David, bless him, has even brought us a set of golf balls to use next week for our lesson. Apparently they sneakily try and extort $20 from you for your very own balls once you're on the course, so we'll be forewarned and prepared. He even wanders over later that day with a half-finished bottle of fine New Zealand sauvignon blanc he's upgraded to, announcing that he and Lynne are going shopping and they'd like us to finish it off before joining them for dinner in La Terraza later on.
After a hard day's beach-side relaxation I persuade Coman to go back to the art gallery we'd visited on our first day to see if we like the works of Ricardo Campero enough to buy one. En route Coman's seduced by some ceramic Mexican skulls and a hard bit of negotiation later means we walk out with one for less than half price. It should make a great candle holder.
At the gallery we can't decide which piece to buy. We're certain we love his work - all done in polyurethane and acrylics - but we're split over our favourite and spend a good 30 minutes going back and forth between pieces while Jesus, the assistant, looks on with patient amusement. Just as we're finally about to settle on an artwork split across four canvasses, one of the other assistants starts hanging a striking six-piece design entitled 'Danza', of a Mexican lady swirling her dress around her; a riot of reds and blues that due to the materials used changes colours and textures dependent on how it's lit.
Coman instantly falls in love with it so rather than hesitate any further we buy it on the spot and hurry back to the hotel. David and Lynne are already at the table in La Terraza and it's obvious that David, in particular, is totally smashed. Well, this will be an experience!
Dinner lasts about three hours and is highly entertaining. Turns out they're both divorcees, have only been together two years and are determined that second time round it's gonna be all about having fun. Too damn right!!
She is a high-flyer in credit-risk analytics based in Chicago and he is a gerontologist who now works in real estate, building houses for elderly, disabled people in Michigan. By the looks of him he'll need to be moving into one of his own buildings soon. Speaking with the drunken slur of a stroke victim and changing topic of conversation mid-sentence Lynne has to keep reminding him, "Be succinct, David!!"

__Saved data entries__.
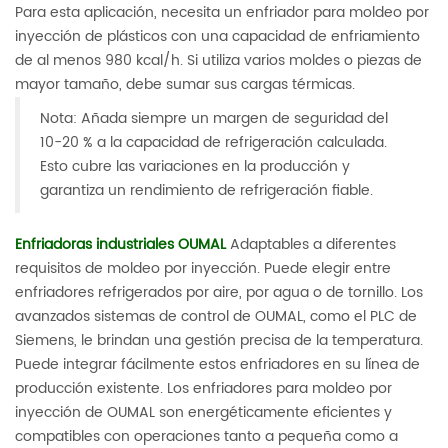
Para esta aplicación, necesita un enfriador para moldeo por
inyección de plásticos con una capacidad de enfriamiento
de al menos 980 kcal/h. Si utiliza varios moldes o piezas de
mayor tamaño, debe sumar sus cargas térmicas.
Nota: Añada siempre un margen de seguridad del
10-20 % a la capacidad de refrigeración calculada.
Esto cubre las variaciones en la producción y
garantiza un rendimiento de refrigeración fiable.
Enfriadoras industriales OUMAL
Adaptables a diferentes
requisitos de moldeo por inyección. Puede elegir entre
enfriadores refrigerados por aire, por agua o de tornillo. Los
avanzados sistemas de control de OUMAL, como el PLC de
Siemens, le brindan una gestión precisa de la temperatura.
Puede integrar fácilmente estos enfriadores en su línea de
producción existente. Los enfriadores para moldeo por
inyección de OUMAL son energéticamente eficientes y
compatibles con operaciones tanto a pequeña como a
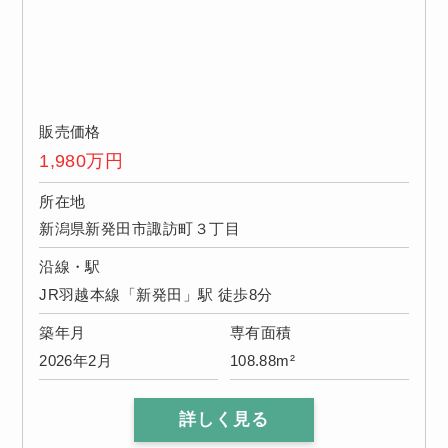
販売価格
1,980
万円
所在地
新潟県新発田市諏訪町３丁目
沿線・駅
JR羽越本線「新発田」駅 徒歩8分
築年月
専有面積
2026年2月
108.88m²
詳しく見る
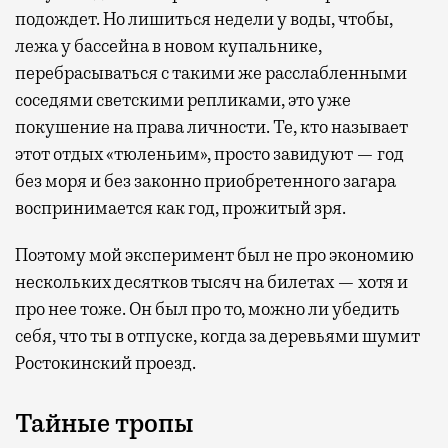
подождет. Но лишиться недели у воды, чтобы,
лежа у бассейна в новом купальнике,
перебрасываться с такими же расслабленными
соседями светскими репликами, это уже
покушение на права личности. Те, кто называет
этот отдых «тюленьим», просто завидуют — год
без моря и без законно приобретенного загара
воспринимается как год, прожитый зря.
Поэтому мой эксперимент был не про экономию
нескольких десятков тысяч на билетах — хотя и
про нее тоже. Он был про то, можно ли убедить
себя, что ты в отпуске, когда за деревьями шумит
Ростокинский проезд.
Тайные тропы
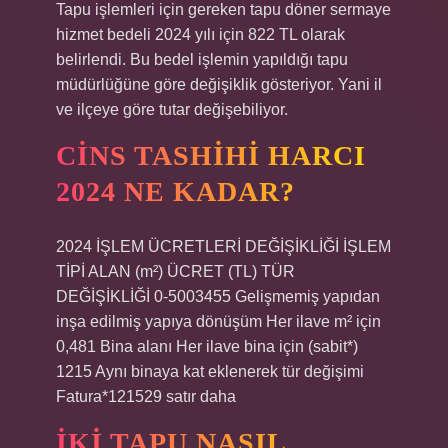
Tapu işlemleri için gereken tapu döner sermaye
hizmet bedeli 2024 yılı için 822 TL olarak
belirlendi. Bu bedel işlemin yapıldığı tapu
müdürlüğüne göre değişiklik gösteriyor. Yani il
ve ilçeye göre tutar değişebiliyor.
CINS TASHIHI HARCI
2024 NE KADAR?
2024 İŞLEM ÜCRETLERİ DEĞİŞİKLİĞİ İŞLEM
TİPİ ALAN (m²) ÜCRET (TL) TÜR
DEĞİŞİKLİĞİ 0-5003455 Gelişmemiş yapıdan
inşa edilmiş yapıya dönüşüm Her ilave m² için
0,481 Bina alanı Her ilave bina için (sabit*)
1215 Aynı binaya kat eklenerek tür değişimi
Fatura*121529 satır daha
İKI TAPU NASIL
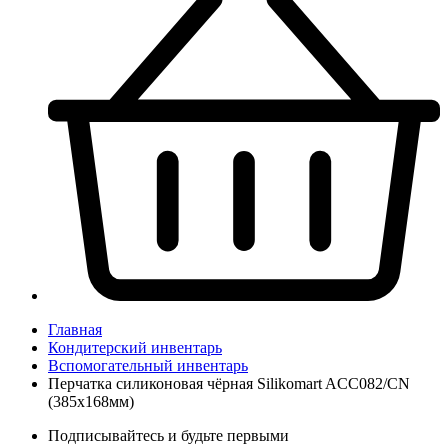
Главная
Кондитерский инвентарь
Вспомогательный инвентарь
Перчатка силиконовая чёрная Silikomart ACC082/CN
(385х168мм)
Подписывайтесь и будьте первыми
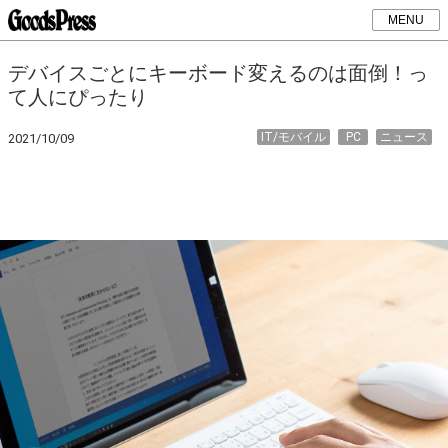
MENU
デバイスごとにキーボード変えるのは面倒！っ
て人にぴったり
IT/モバイル
PC
ニュース
2021/10/09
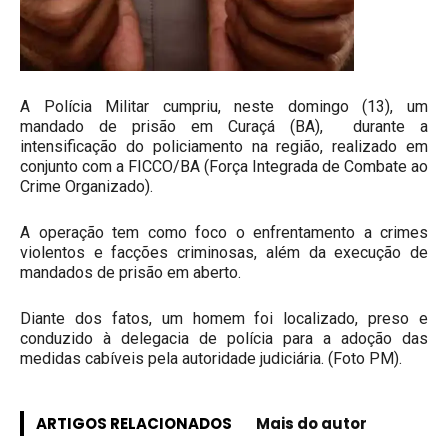
A Polícia Militar cumpriu, neste domingo (13), um
mandado de prisão em Curaçá (BA), durante a
intensificação do policiamento na região, realizado em
conjunto com a FICCO/BA (Força Integrada de Combate ao
Crime Organizado).
A operação tem como foco o enfrentamento a crimes
violentos e facções criminosas, além da execução de
mandados de prisão em aberto.
Diante dos fatos, um homem foi localizado, preso e
conduzido à delegacia de polícia para a adoção das
medidas cabíveis pela autoridade judiciária. (Foto PM).
ARTIGOS RELACIONADOS
Mais do autor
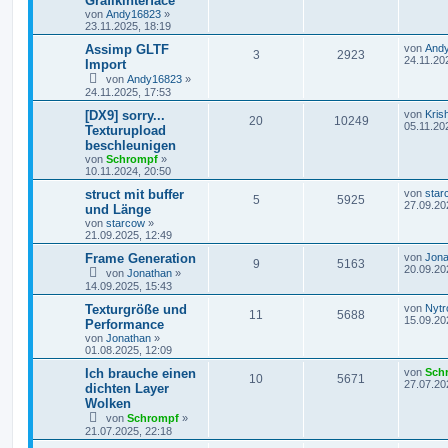
Grafikinterface
von
Andy16823
»
23.11.2025, 18:19
Assimp GLTF
von
And
3
2923
24.11.20
Import
von
Andy16823
»
24.11.2025, 17:53
[DX9] sorry...
von
Kris
20
10249
05.11.20
Texturupload
beschleunigen
von
Schrompf
»
10.11.2024, 20:50
struct mit buffer
von
star
5
5925
27.09.20
und Länge
von
starcow
»
21.09.2025, 12:49
Frame Generation
von
Jona
9
5163
20.09.20
von
Jonathan
»
14.09.2025, 15:43
Texturgröße und
von
Nytr
11
5688
15.09.20
Performance
von
Jonathan
»
01.08.2025, 12:09
Ich brauche einen
von
Sch
10
5671
27.07.20
dichten Layer
Wolken
von
Schrompf
»
21.07.2025, 22:18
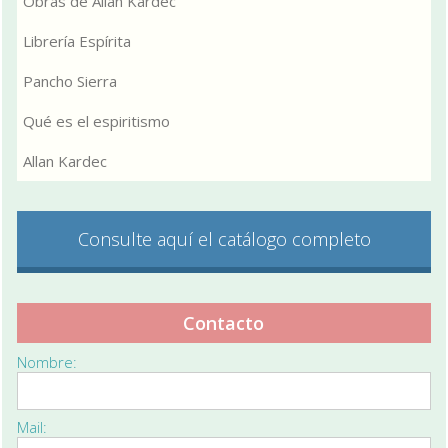
Obras de Allan Kardec
Librería Espírita
Pancho Sierra
Qué es el espiritismo
Allan Kardec
Consulte aquí el catálogo completo
Contacto
Nombre:
Mail:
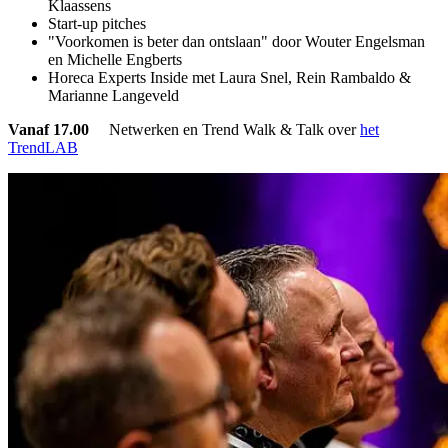
Klaassens
Start-up pitches
"Voorkomen is beter dan ontslaan" door Wouter Engelsman
en Michelle Engberts
Horeca Experts Inside met Laura Snel, Rein Rambaldo &
Marianne Langeveld
Vanaf 17.00
Netwerken en Trend Walk & Talk over
het
TrendLAB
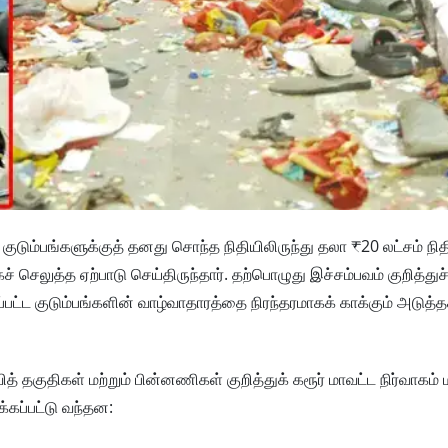
ுடும்பங்களுக்குத் தனது சொந்த நிதியிலிருந்து தலா ₹20 லட்சம் நி
செலுத்த ஏற்பாடு செய்திருந்தார். தற்பொழுது இச்சம்பவம் குறித்துச்
்பட்ட குடும்பங்களின் வாழ்வாதாரத்தை நிரந்தரமாகக் காக்கும் அடுத்த
ித் தகுதிகள் மற்றும் பின்னணிகள் குறித்துக் கரூர் மாவட்ட நிர்வாகம் ம
்கப்பட்டு வந்தன:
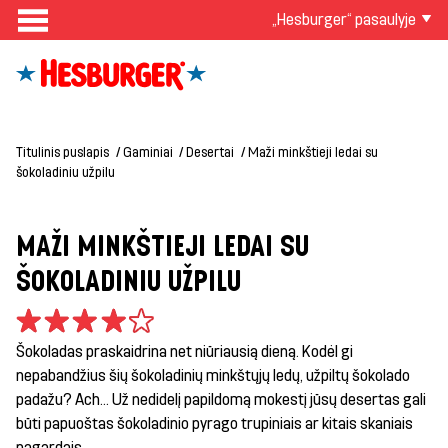
„Hesburger“ pasaulyje
Titulinis puslapis
Gaminiai
Desertai
Maži minkštieji ledai su
šokoladiniu užpilu
MAŽI MINKŠTIEJI LEDAI SU
ŠOKOLADINIU UŽPILU
Šokoladas praskaidrina net niūriausią dieną. Kodėl gi
nepabandžius šių šokoladinių minkštųjų ledų, užpiltų šokolado
padažu? Ach... Už nedidelį papildomą mokestį jūsų desertas gali
būti papuoštas šokoladinio pyrago trupiniais ar kitais skaniais
pagardais.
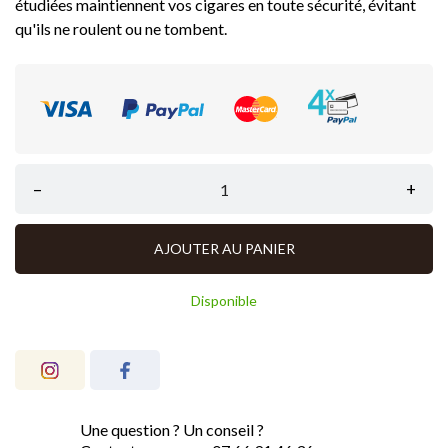
étudiées maintiennent vos cigares en toute sécurité, évitant
qu'ils ne roulent ou ne tombent
.
–
+
AJOUTER AU PANIER
Disponible
Une question ? Un conseil ?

__What this task involves__.
Continue the travel story about dinner with David and Lynne, picking up right after its last sentence. You can skip the saved data entries, since nothing here depends on them.

__Written answer__.
But he's very amenable and reveals he's been a timeshare member of Palace Resorts for 12 years. We can't quite get our heads round the financials of it as he tells us about the hundreds of thousands of dollars he pays to basically get the same holiday we're doing, but he and Lynne seem very happy with their "VIP status", although a little confused about us getting a Governor Suite without forking out the enormous sums they have.
Lynne by now is fast catching up with David on the booze front, and is delighted when our waiter Javier makes her a paper flower using serviettes from the table. She also has an alarming propensity to hi-five and fist-bump whenever either of us says anything witty, which means we spend the entire evening having to slap her outstretched hand.
While we eat, a lone violinist in the corner plays melancholy versions of House Of the Rising Sun, My Heart Will Go On and Somewhere Over The Rainbow. This limited repertoire gets repeated frequently but provokes Lynne to tell us she's related to Judy Garland on her mother's side and apparently Betsy Ross too, who stitched together the first ever Union flag a few centuries ago. The fact we're 'Friends of Dorothy' keeps her amused no end.
We finish the meal with pyrotechnic displays of Mayan coffee and mango flambe, and hugs and kisses all round. The pair of them have been great company, if utterly trollied, and the next morning David finds us with candles for our room and contact details for them which is very sweet. They're heading back to the US so we won't see them again - which is probably very good news for our livers. We sink into bed and get the first full night's sleep of our stay.